The current recession and the environmental crisis are international, and so is the accompanying fascination with the homeless; suddenly they're "ahead of us" rather than "behind us"; suddenly their difference from us is a "good difference" rather than a "bad difference", one inspiring fascination rather than horror. American style magazine Details recently ran an article in their Men Style section about Daniel Suelo, who's been living without money, in a cave in the hills outside Moab, Utah, since the turn of the century. Suelo -- an anthropology graduate who dropped out to become a monk in Thailand and India -- keeps a blog, which he updates from the Moab public library. It's called Zero Currency.



"I clamber along a set of red-rock cliffs to the mouth of his cave," reports Details style journalist Christopher Ketcham, "where I find a note signed with a smiley face: CHRIS, FEEL FREE TO USE ANYTHING, EAT ANYTHING (NOTHING HERE IS MINE). From the outside, the place looks like a hollowed teardrop, about the size of an Amtrak bathroom, with enough space for a few pots that hang from the ceiling, a stove under a stone eave, big buckets full of beans and rice, a bed of blankets in the dirt, and not much else. Suelo's been here for three years, and it smells like it."

**DATASET ENTRIES:**
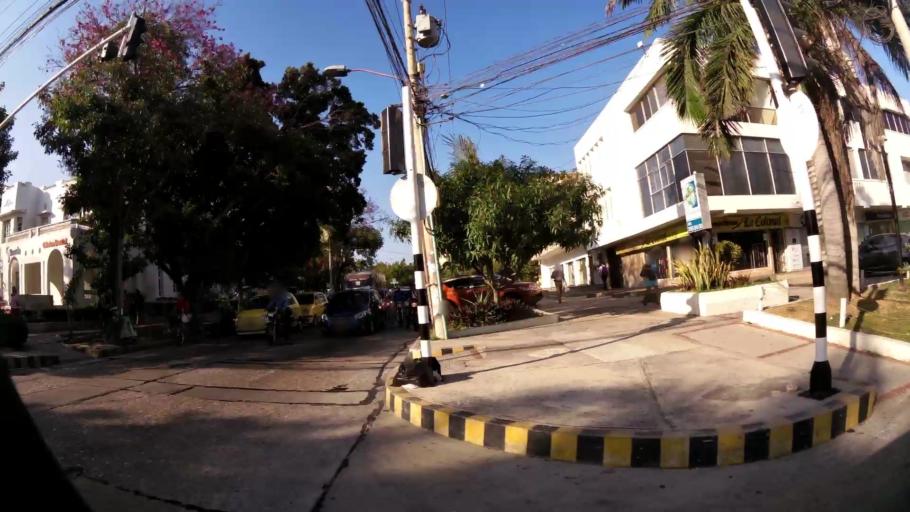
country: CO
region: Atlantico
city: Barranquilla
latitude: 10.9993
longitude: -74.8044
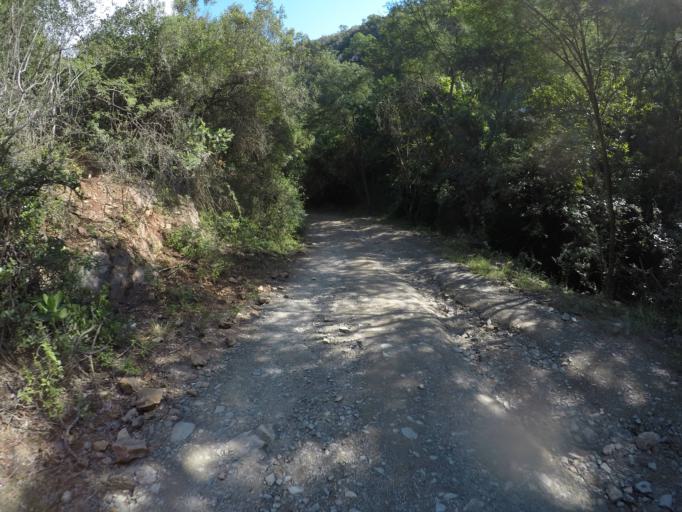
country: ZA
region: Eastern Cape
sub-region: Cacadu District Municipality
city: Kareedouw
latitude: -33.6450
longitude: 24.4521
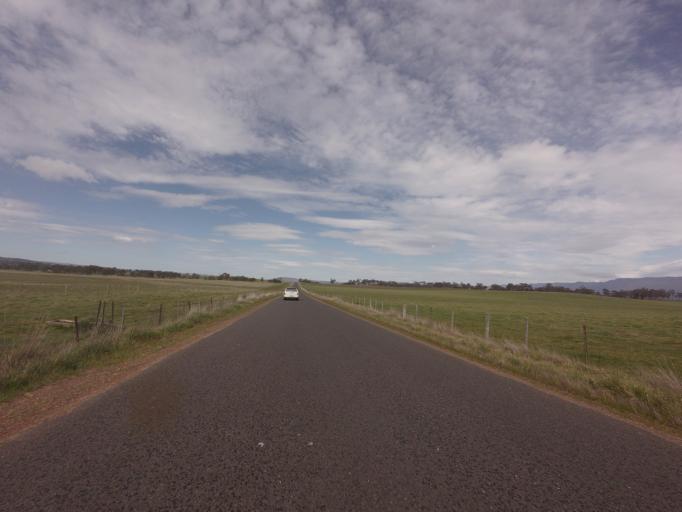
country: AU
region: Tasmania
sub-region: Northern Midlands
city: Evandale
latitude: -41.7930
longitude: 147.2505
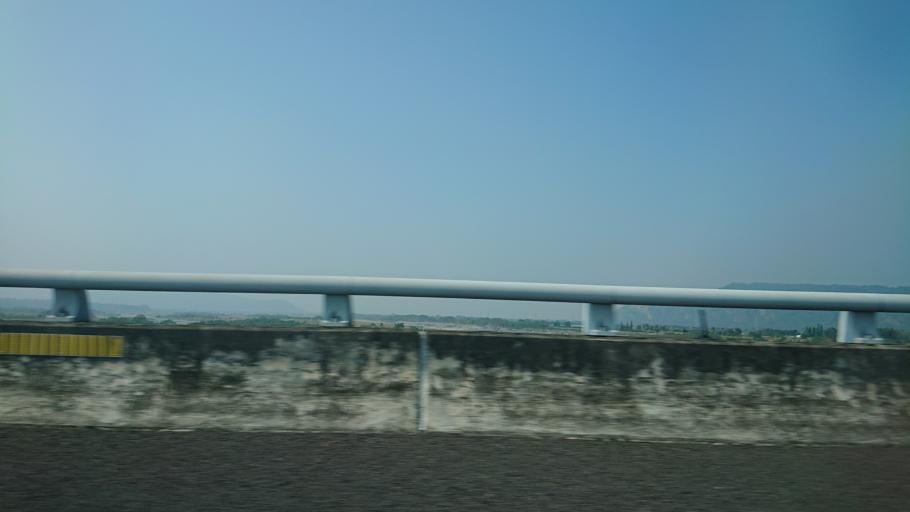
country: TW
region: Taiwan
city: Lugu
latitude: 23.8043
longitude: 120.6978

**AIM:**
Translate this sentence from the passage about Daniel Suelo into French: "Suelo's been here for three years, and it smells like it."

**COMPLETE OUTPUT:**
Suelo est ici depuis trois ans, et ça se sent.